### Task brief
Copy each line below in which the string "events" occurs.

### Given records
* * * * * * *

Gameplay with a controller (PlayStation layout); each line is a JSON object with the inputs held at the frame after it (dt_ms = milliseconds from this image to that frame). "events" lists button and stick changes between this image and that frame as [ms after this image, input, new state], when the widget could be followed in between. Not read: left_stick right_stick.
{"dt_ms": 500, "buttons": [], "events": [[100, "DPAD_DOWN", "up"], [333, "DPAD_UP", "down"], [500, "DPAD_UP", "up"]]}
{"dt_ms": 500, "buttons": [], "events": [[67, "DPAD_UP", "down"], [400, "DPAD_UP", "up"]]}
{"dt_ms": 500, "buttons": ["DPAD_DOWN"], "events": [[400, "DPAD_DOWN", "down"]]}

* * * * * * *

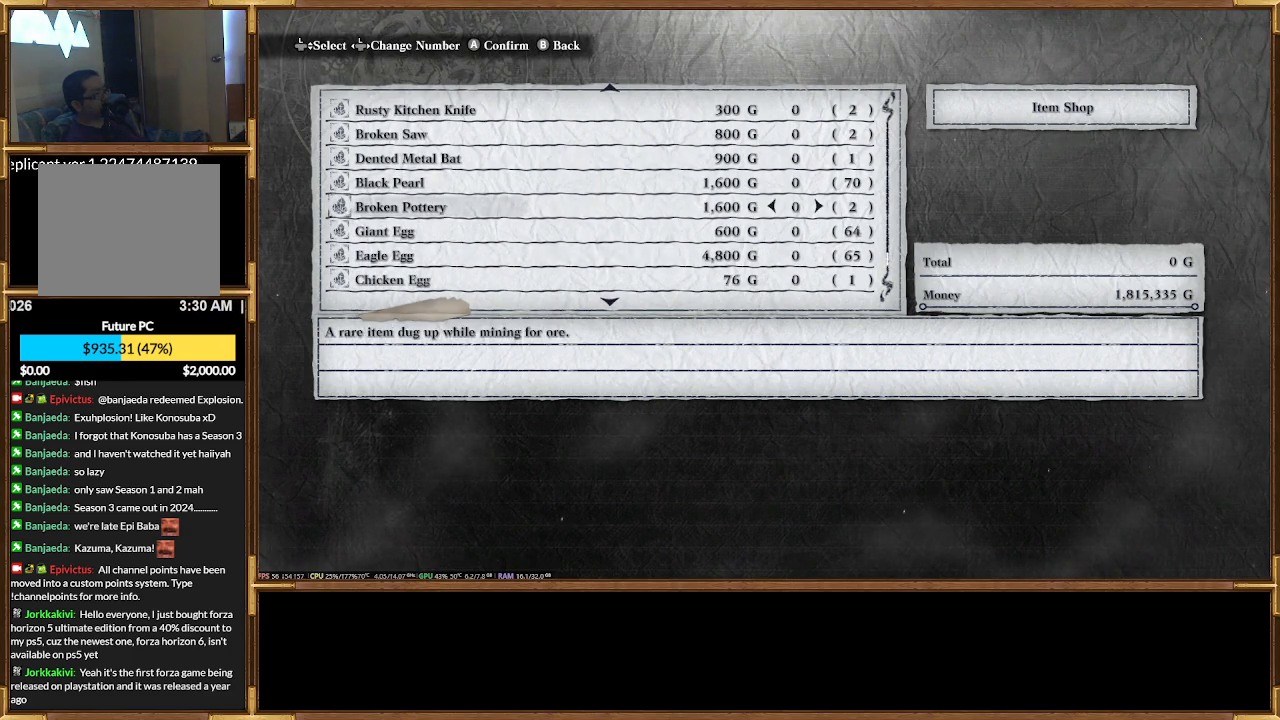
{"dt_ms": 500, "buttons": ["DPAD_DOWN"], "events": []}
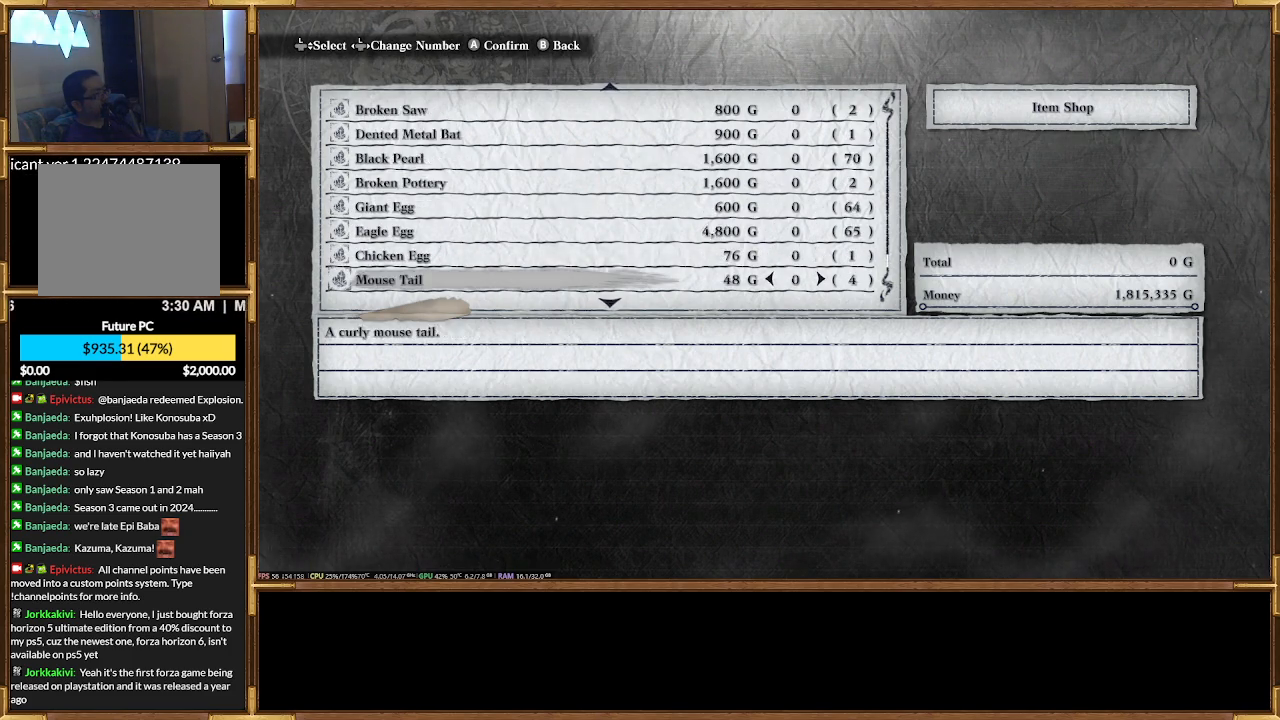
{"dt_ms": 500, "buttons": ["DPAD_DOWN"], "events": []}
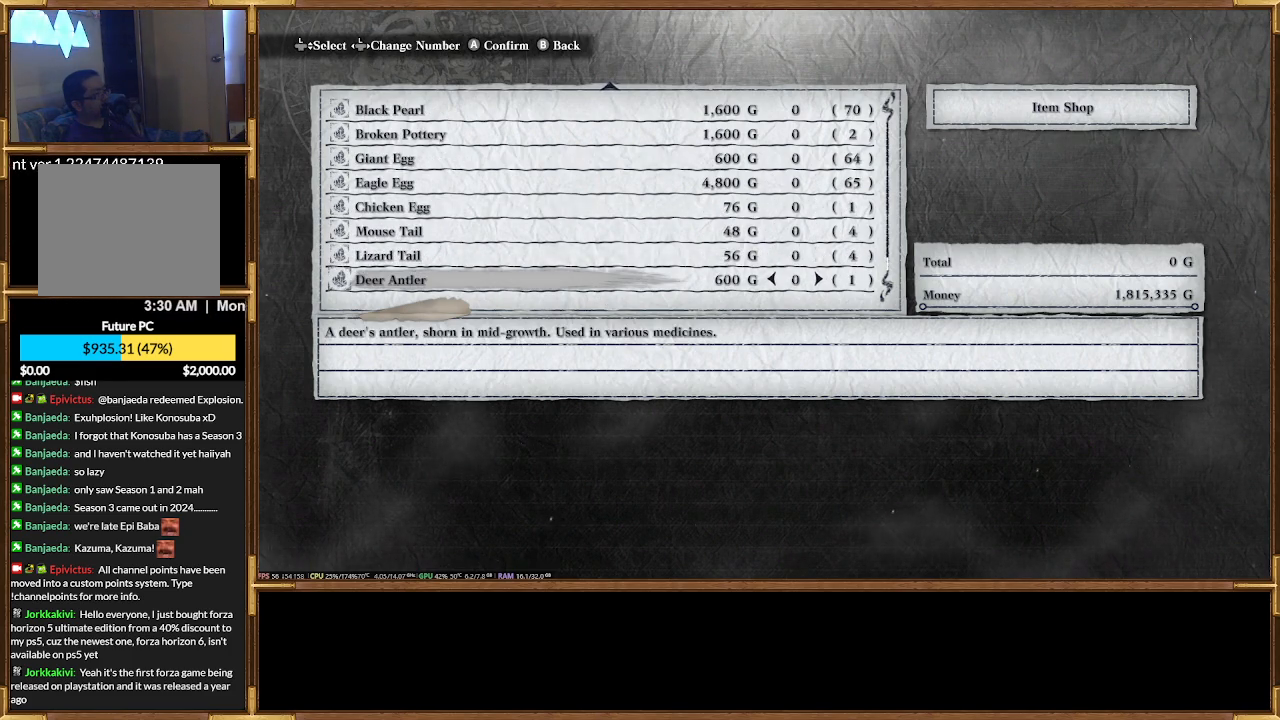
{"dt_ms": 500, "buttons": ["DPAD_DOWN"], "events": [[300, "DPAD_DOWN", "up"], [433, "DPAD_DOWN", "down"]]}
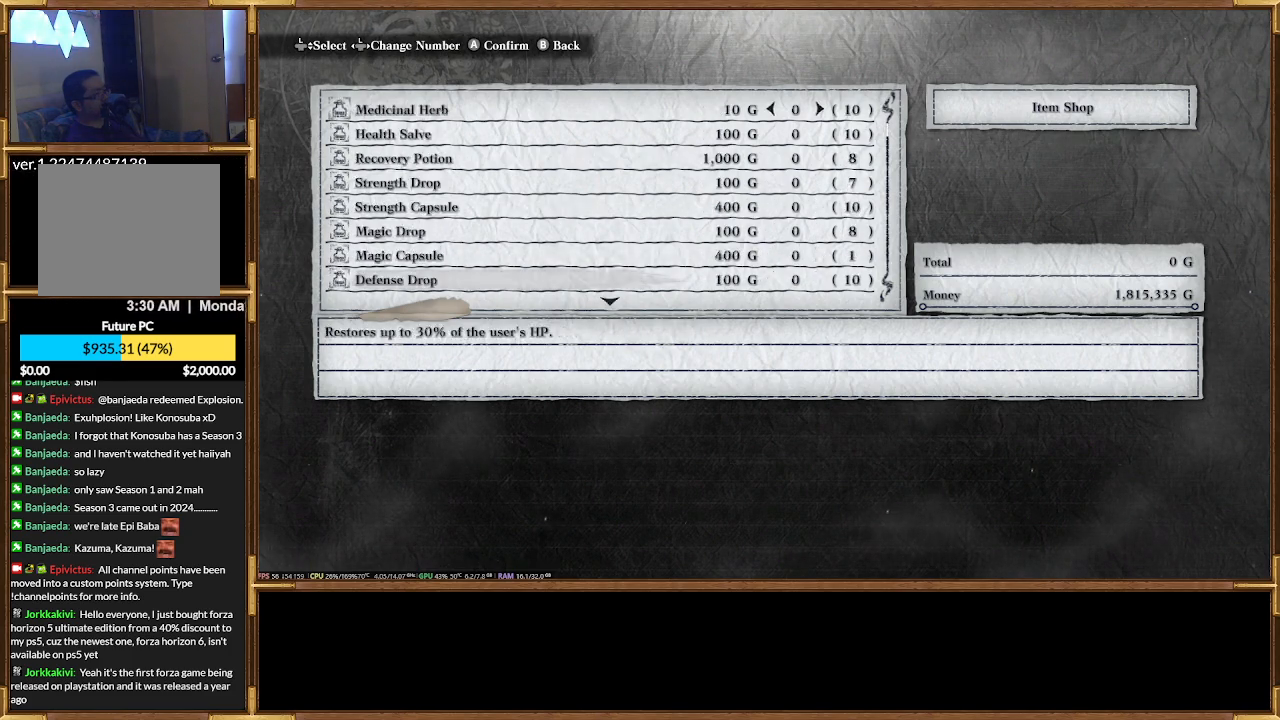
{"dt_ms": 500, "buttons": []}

* * * * * * *

### Output of the exercise
Gameplay with a controller (PlayStation layout); each line is a JSON object with the inputs held at the frame after it (dt_ms = milliseconds from this image to that frame). "events" lists button and stick changes between this image and that frame as [ms after this image, input, new state], when the widget could be followed in between. Not read: left_stick right_stick.
{"dt_ms": 500, "buttons": [], "events": [[100, "DPAD_DOWN", "up"], [333, "DPAD_UP", "down"], [500, "DPAD_UP", "up"]]}
{"dt_ms": 500, "buttons": [], "events": [[67, "DPAD_UP", "down"], [400, "DPAD_UP", "up"]]}
{"dt_ms": 500, "buttons": ["DPAD_DOWN"], "events": [[400, "DPAD_DOWN", "down"]]}
{"dt_ms": 500, "buttons": ["DPAD_DOWN"], "events": []}
{"dt_ms": 500, "buttons": ["DPAD_DOWN"], "events": []}
{"dt_ms": 500, "buttons": ["DPAD_DOWN"], "events": [[300, "DPAD_DOWN", "up"], [433, "DPAD_DOWN", "down"]]}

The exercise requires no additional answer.